Again, a good example is the construction of growth charts, where
not only are the individual height variations wider at the older 
than the younger end, but the variations may not even be symmetric 
-- let alone Gaussian!

In situations where the focus IS on the CENTRES (i.e. on the line
or curve), and the sample sizes are reasonably large, the
Gaussian-ness or non-Gaussian-ness of what the authors call the
E's becomes a non-issue.  This is for the same reasons that the
Z- or t- distribution is a reasonable reference distribution for
STATISTICS like a mean, or a difference of means.  The Central
Limit Theorem, APPLIED TO THE E's, ensures that even if the Es
are not Gaussian, aggregate statistics calculated from them have
closer-to-Gaussian variation.

I emphasized in an earlier chapter that estimated slopes
(regression coefficients) were linear combinations of Y's; each Y
in turn is a sum of a constant but unknowable, mu(Y|X) and an E.
So the random component of the slope is a linear combination of
E's.

5-4-2 Summary & Comments
========================

The first paragraph makes an important point, namely that the
Gaussian-ness (and homoscedasticity) are in terms of the E's, not
the Y's.  All too often, students (and others who should know
better) test or inspect for "normality" in the OVERALL dataset
(i.e. collapsed over levels of X) rather than X-SPECIFICALLY.
Recall my comments about the near Gaussian-ness of GENDER-SPECIFIC
adult heights, but the clear non-Gaussian-ness of the heights of 
undifferentiated adults.

The second paragraph makes some VERY important distinctions.
Please try not to mix them up.

It's too bad that the authors, even though they acknowledge the
confusion the term "normal" can cause, do not themselves try to
avoid the term.

I'm not sure where the term "normal" distribution originated, but
my guess that it goes back to Quetelet and Galton and the idea of
"l'homme moyenne".

Lastly, on another historical note, some would argue with giving
all the credit for the equation of the "Bell Curve" to Carl Gauss.

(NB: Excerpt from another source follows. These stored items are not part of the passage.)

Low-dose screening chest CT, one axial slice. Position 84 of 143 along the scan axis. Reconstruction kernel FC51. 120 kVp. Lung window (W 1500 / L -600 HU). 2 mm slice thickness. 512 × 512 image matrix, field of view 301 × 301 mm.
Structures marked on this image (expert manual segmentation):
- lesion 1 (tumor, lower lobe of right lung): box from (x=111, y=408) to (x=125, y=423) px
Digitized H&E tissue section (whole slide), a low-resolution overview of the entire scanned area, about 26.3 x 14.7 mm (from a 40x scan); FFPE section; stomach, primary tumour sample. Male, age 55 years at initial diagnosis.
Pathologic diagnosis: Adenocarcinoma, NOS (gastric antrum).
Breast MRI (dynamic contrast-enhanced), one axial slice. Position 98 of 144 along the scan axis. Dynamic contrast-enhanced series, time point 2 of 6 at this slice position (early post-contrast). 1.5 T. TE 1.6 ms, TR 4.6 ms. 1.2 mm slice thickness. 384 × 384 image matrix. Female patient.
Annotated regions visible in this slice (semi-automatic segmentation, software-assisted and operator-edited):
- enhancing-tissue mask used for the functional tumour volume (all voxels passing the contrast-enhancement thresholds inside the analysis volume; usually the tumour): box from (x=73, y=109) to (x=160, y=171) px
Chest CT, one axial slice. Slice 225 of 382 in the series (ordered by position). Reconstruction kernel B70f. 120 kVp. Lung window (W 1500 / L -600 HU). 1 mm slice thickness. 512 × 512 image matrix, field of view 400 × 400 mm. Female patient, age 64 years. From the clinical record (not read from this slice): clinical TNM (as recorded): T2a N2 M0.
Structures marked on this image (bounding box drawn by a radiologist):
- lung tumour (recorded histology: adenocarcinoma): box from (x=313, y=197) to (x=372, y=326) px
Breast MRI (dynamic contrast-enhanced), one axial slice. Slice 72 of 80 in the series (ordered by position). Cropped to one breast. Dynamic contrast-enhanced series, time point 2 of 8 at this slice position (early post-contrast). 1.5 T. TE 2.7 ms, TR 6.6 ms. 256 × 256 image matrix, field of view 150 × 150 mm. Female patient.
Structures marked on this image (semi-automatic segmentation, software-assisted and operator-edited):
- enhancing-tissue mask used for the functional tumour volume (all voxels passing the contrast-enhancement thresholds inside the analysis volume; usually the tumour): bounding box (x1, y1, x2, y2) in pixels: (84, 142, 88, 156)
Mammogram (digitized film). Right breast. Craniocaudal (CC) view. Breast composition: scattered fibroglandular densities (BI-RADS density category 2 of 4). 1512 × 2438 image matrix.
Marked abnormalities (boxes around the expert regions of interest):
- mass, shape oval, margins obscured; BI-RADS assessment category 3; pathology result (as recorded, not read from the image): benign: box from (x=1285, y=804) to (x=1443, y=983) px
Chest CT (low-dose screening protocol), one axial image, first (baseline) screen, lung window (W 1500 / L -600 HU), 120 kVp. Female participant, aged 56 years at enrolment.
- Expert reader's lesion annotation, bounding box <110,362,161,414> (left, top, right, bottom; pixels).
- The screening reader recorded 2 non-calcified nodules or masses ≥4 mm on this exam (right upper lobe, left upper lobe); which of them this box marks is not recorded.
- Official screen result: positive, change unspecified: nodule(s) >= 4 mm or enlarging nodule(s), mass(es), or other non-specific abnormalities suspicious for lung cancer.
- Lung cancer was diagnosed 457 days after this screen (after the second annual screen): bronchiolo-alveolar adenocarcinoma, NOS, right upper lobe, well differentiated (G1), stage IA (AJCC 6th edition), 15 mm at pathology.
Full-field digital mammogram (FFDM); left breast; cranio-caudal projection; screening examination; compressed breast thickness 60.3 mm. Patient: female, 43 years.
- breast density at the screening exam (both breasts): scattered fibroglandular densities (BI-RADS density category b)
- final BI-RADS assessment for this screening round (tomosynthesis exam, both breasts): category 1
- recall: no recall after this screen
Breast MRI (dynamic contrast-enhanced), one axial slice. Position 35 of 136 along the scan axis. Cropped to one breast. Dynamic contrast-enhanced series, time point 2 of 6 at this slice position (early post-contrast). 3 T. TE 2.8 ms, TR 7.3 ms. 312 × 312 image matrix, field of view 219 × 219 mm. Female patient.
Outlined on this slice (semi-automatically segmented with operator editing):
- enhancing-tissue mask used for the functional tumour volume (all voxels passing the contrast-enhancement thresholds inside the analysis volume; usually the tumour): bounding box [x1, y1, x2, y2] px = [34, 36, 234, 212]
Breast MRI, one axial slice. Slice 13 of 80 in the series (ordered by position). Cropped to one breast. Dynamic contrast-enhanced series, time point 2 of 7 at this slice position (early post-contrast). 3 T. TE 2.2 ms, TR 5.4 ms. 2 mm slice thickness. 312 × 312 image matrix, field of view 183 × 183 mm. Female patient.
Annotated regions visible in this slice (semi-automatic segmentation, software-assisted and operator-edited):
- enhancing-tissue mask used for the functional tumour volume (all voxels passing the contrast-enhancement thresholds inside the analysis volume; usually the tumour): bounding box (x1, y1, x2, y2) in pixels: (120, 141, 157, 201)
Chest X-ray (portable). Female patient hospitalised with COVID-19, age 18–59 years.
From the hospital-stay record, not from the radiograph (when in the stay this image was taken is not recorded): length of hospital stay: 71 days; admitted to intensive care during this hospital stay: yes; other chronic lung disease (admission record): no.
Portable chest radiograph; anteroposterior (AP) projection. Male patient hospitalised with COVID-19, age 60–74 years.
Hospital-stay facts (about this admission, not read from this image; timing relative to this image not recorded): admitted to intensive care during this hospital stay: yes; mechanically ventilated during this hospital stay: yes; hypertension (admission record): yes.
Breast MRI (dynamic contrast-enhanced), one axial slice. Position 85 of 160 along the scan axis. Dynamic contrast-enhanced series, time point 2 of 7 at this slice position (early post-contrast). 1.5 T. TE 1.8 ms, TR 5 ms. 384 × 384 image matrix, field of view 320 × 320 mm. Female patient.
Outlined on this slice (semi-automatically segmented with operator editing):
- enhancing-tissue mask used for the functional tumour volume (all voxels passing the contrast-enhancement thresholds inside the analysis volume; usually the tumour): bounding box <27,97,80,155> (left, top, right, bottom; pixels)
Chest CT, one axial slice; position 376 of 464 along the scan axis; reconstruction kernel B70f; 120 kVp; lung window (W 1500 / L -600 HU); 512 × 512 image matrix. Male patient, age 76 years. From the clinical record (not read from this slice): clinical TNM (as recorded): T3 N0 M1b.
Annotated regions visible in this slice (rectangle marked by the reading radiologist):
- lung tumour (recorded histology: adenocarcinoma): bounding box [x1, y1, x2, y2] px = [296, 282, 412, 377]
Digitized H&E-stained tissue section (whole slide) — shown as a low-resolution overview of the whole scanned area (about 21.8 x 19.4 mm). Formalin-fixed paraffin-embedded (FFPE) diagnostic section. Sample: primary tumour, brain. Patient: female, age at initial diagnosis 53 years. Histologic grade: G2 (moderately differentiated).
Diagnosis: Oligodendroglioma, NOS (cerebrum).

For portraits of some of those who "discovered" the equation, see

   www-groups.dcs.st-and.ac.uk/~history/PictDisplay/Gauss.html

Stigler's book gives some of the history of the equation and of
the large subsequent role of Quetelet and Galton.

5-5 Determining the best-fitting Line
=====================================

Eyefits tend to overestimate the slope. see Mosteller article on 
web page; I will also try to demonstrate this.  The reason has to
do mainly with the criterion our eye (brain) uses.  Whereas the 
least squares method minimizes the average squared VERTICAL 
deviation form of the Y's the line, our eye uses instead the 
PERPENDICULAR distances of the points from the line. Mosteller
referes to this as the major axis, or principal component. Thus, 
our eye would tend to give the same line whether we asked for a 
fit of Y on X, or X on Y.  The least squares line of Y on X does 
not have a slope which is the reciprocal of the slope of X on Y.
The eyefit, using the perpendicular  deviations, is usually 
in-between the two Least Squares lines.

5-5-1 Least Squares Estimator
=============================

Note that we are minimizing the sum of the squared deviations of
Y from the line.  Note also that this is a purely mathematical
criterion, leading to a purely mathematical solution.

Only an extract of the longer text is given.